Europe is under attack from both ends. In the West, Brexit, the referendum to take Britain out of the European Union (EU). In the East, Turkey, which is not formally a member because of the veto made by the conservative last President of France, Nicolas Sarkozy.
Both have led to dreadful consequences. Britain because the EU was made for Britain, although the hard work was done by France and Germany. It is meant to bring together the countries of Europe who were antagonists in two world wars by means of an economic union in order to bind Europe together so its countries would never fight another European war.
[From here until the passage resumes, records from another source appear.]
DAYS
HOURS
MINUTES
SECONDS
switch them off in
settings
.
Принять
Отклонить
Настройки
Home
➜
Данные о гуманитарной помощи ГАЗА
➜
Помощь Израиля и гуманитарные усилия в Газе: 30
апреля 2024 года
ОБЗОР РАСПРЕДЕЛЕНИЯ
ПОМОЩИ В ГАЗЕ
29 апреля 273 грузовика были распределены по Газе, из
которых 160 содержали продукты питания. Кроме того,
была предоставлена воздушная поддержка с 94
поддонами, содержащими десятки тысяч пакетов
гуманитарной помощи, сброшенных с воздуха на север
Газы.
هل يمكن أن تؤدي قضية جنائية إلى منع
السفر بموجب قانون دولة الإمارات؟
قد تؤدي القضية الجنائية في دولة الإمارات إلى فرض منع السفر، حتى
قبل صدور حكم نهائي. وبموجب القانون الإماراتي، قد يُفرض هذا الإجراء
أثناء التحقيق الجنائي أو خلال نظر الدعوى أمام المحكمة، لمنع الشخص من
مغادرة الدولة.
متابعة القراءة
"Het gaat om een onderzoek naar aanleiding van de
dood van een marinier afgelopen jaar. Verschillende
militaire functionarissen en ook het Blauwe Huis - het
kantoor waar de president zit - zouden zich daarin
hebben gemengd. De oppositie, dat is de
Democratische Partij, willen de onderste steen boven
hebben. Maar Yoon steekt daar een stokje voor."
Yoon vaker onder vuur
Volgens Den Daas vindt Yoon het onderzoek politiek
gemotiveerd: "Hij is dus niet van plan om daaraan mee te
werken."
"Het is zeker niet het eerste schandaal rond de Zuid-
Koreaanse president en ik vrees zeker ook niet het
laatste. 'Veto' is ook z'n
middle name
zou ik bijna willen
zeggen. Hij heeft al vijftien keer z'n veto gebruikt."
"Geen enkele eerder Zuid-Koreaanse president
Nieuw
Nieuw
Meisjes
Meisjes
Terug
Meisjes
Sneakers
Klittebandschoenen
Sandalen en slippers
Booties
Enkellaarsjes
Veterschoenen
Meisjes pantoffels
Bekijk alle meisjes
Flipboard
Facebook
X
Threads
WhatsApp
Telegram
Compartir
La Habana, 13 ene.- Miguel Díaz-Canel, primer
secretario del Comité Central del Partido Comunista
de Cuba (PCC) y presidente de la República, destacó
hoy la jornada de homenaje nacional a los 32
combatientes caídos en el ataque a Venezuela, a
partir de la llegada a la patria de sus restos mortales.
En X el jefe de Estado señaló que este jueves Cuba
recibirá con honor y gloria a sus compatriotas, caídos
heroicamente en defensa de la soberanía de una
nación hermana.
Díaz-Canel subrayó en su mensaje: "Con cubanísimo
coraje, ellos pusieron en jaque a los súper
Britain leaving shatters that profound political pact.
Turkey has both been dealt a mean hand and, under President Recep Tayyip Erdogan, shot itself in the foot.
First, because of its economic advance; second, the fact that it is a bridge between Europe and Asia, literally so, since a bridge links the two parts of Turkey (the Asia it borders on is Islamic); and, thirdly, because it has long been an important member of NATO, many European countries, not least Britain, have wanted it to be admitted into the Union. (The US too holds a long-time policy that supports entry for Turkey).
There were many years of high expectancy during the 1990s and 2000s during which Turkey revised hundreds of its laws, not least its ones on human rights, to bring them in line with European standards. There was still work to be done when France closed the gate. With the incentive removed the reforms then quickly ground to a halt, which is why in the last couple of years Erdogan has been able to jail critical journalists and judges.
It appeared that Erdogan was determined to turn away from Europe and move towards the Islamic world. Then came last year’s great refugee crisis with hundreds of thousands of Syrian, Iraqi and Afghani refugees making their way through Turkey, then boarding small inflatable boats to cross the Mediterranean to Greece and to the EU.
Europe felt overwhelmed and eventually under the leadership of Chancellor Angela Merkel of Germany it made a deal. If Turkey agreed to help stop the refugee flow, visa-free travel for Turks going to Europe would be introduced. More important, the EU agreed to re-start the negotiations for entry and do so at a good pace.
Counter-productively, Europe has dragged its feet on both these promises, although Turkey has honoured its side of the bargain and the refugee flows have more or less stopped.
Many in the West, especially in recent years, have regarded Erdogan as a would-be tyrant and, indeed, he has moved to gain too much power for himself. They fear Turkey’s Islamisation, despite the fact that with the secular portion of the population being around 50%, he must know he can only go so far. The coup attempt was totally unexpected and was carried out in a highly coordinated way, involving parts of the Air Force as well as the Army. How Erdogan’s intelligence service didn’t pick up on this is to be wondered at.
The coup leaders, presumably, wanted to keep Turkey secular and were concerned about the way an Islamist-inclined Erdogan was going, which has been the military’s tradition since the founding of modern, secular, Turkey by Ataturk.
I believe the attempted coup wouldn’t have taken place if Europe had reciprocated Erdogan’s overtures last year at a truly rapid pace. Binding Turkey into the European Union -- as Britain and the US have long argued -- is necessary to keep Turkey 100% democratic and a serious observer of human rights, (including making a full peace with its Kurds), as well as giving Europe a buffer against the disturbed Arab world. Islamisation would have continued, but in a more moderate and temperate way.
Now the way forward looks difficult. To say the least, messy. Of course, the soldiers who participated deserve to be punished. (But not executed as many demonstrators are calling for -- that would push Turkey away from the EU). The 2000 detained judges must be released.
Erdogan must give a very loud ‘thank you’ to those hundreds of thousands of secular-minded demonstrators who joined the Islamist-inclined to save Erdogan from the revolt. For them, for all his faults, Erdogan is a democratically-elected leader and that they wanted respected.
If he wants to be known as a democrat, he must restore the earlier regard he had for human rights and free the journalists, other peaceful critics of his regime and respect the rights of members of Parliament.
His primary task now is to bind the nation together -- and that includes the Kurds whom he has cast adrift in the last few years. Europe and Turkey have to work closely together to contain the damage and to propel Turkey forward into the EU.